Wyden Opposes Republican Plan to Meddle with DC's Tax Laws

Watch a video of Wyden deliver his remarks here

As Prepared for Delivery

A bit later today the Senate is going to decide whether or not to interfere with the tax policy decisions made by the elected representatives of the 700,000 people who live in the nation’s capital.

My view is, leave D.C. alone.

There are a lot of very good reasons to oppose the resolution before the Senate.

For one, anybody who listens to debates here in Congress hears an awful lot of talk from the other side about states’ rights -- the importance of making policy decisions at the state and local level. This resolution is yet another example of my Republican colleagues totally junking that proposition altogether to trample on the rights and priorities of people they don’t even represent.

Second, if the Senate passes this resolution, it’ll screw up tax filing season for thousands and thousands of residents of this city.

The D.C. government will have to spend millions fixing that mess over the course of several months. So you can forget about good government and fiscal discipline when it comes to this resolution.
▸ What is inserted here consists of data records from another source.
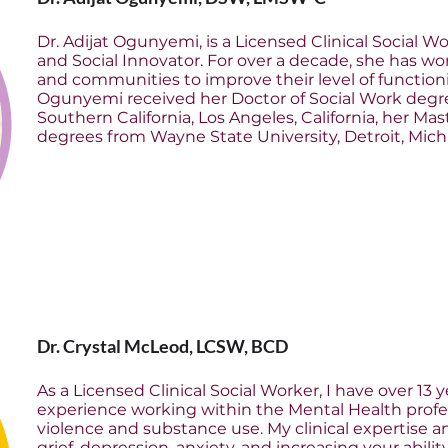
Dr. Adijat Ogunyemi, is a Licensed Clinical Social W
and Social Innovator. For over a decade, she has wor
and communities to improve their level of functioning
Ogunyemi received her Doctor of Social Work degre
Southern California, Los Angeles, California, her Ma
degrees from Wayne State University, Detroit, Mich
Dr. Crystal McLeod, LCSW, BCD
As a Licensed Clinical Social Worker, I have over 13 y
experience working within the Mental Health profes
violence and substance use. My clinical expertise 
grief, depression, anxiety, and increasing your abilit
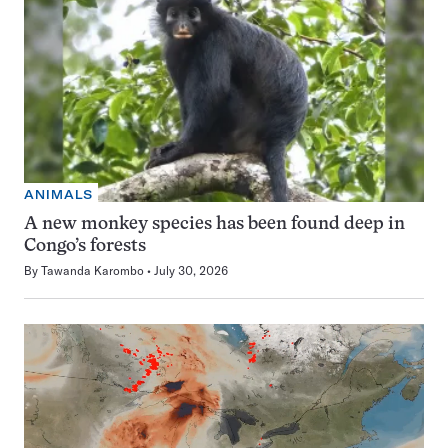
ANIMALS
A new monkey species has been found deep in
Congo’s forests
By
Tawanda Karombo
July 30, 2026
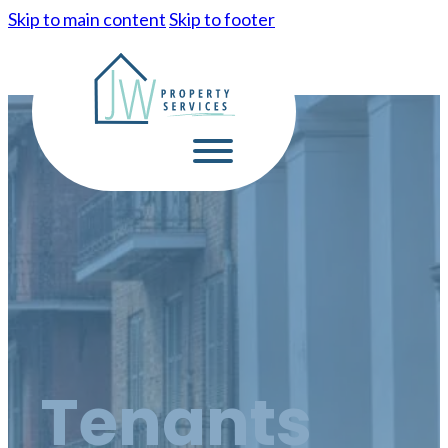
Skip to main content
Skip to footer
Tenants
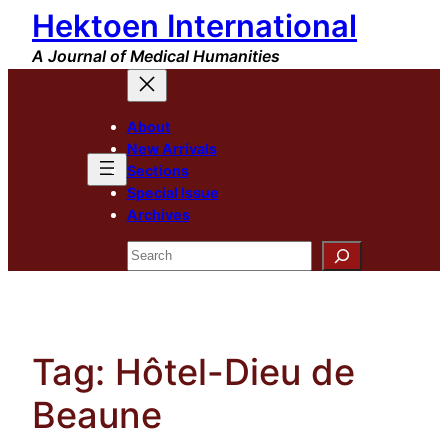
Hektoen International
Skip
to
A Journal of Medical Humanities
content
About
New Arrivals
Sections
Special Issue
Archives
Search
Tag:
Hôtel-Dieu de
Beaune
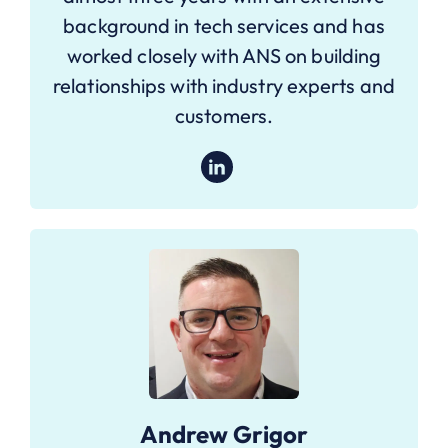
background in tech services and has
worked closely with ANS on building
relationships with industry experts and
customers.
Andrew Grigor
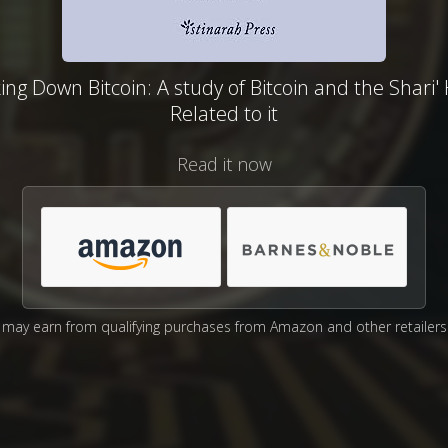
ing Down Bitcoin: A study of Bitcoin and the Shari
Related to it
Read it now
may earn from qualifying purchases from Amazon and other retailers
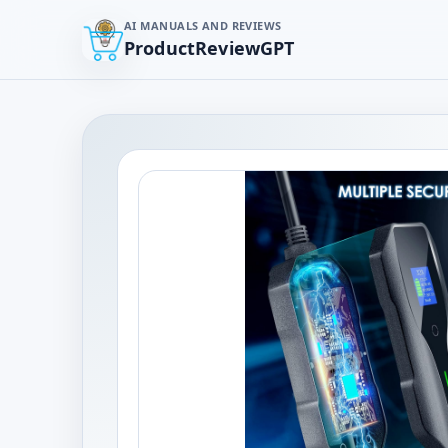
AI MANUALS AND REVIEWS
ProductReviewGPT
It’s undemocratic and wasteful.

And third -- here’s the real stunner -- if the Senate passes this resolution, it would throw out two big anti-poverty policies D.C. is implementing. A brand new child tax credit. A big expansion of the D.C.’s earned income tax credit.

So the end effect here is, thousands more kids living in poverty and higher rates of poverty overall in the nation’s capital.

The elected representatives here in D.C. looked at the city’s big economic challenges -- challenges made a whole lot worse by the Trump administration -- and decided to shore up the city’s fiscal health and bring down poverty at the same time.

I’d ask my colleagues on the other side, who are you to overrule them?

Let’s remember, if Congress sits back and leaves the District of Columbia alone, absolutely nothing changes for us, and absolutely nothing changes for the people we represent back home.

When it comes to making life better for our constituents, this is literally a waste of time. All this resolution does is stick it to a bunch of kids and families living in poverty, meddle with democracy in a city of 700,000 people, and waste millions of dollars by creating bureaucratic headaches out of thin air.

So I urge my colleagues to oppose this resolution.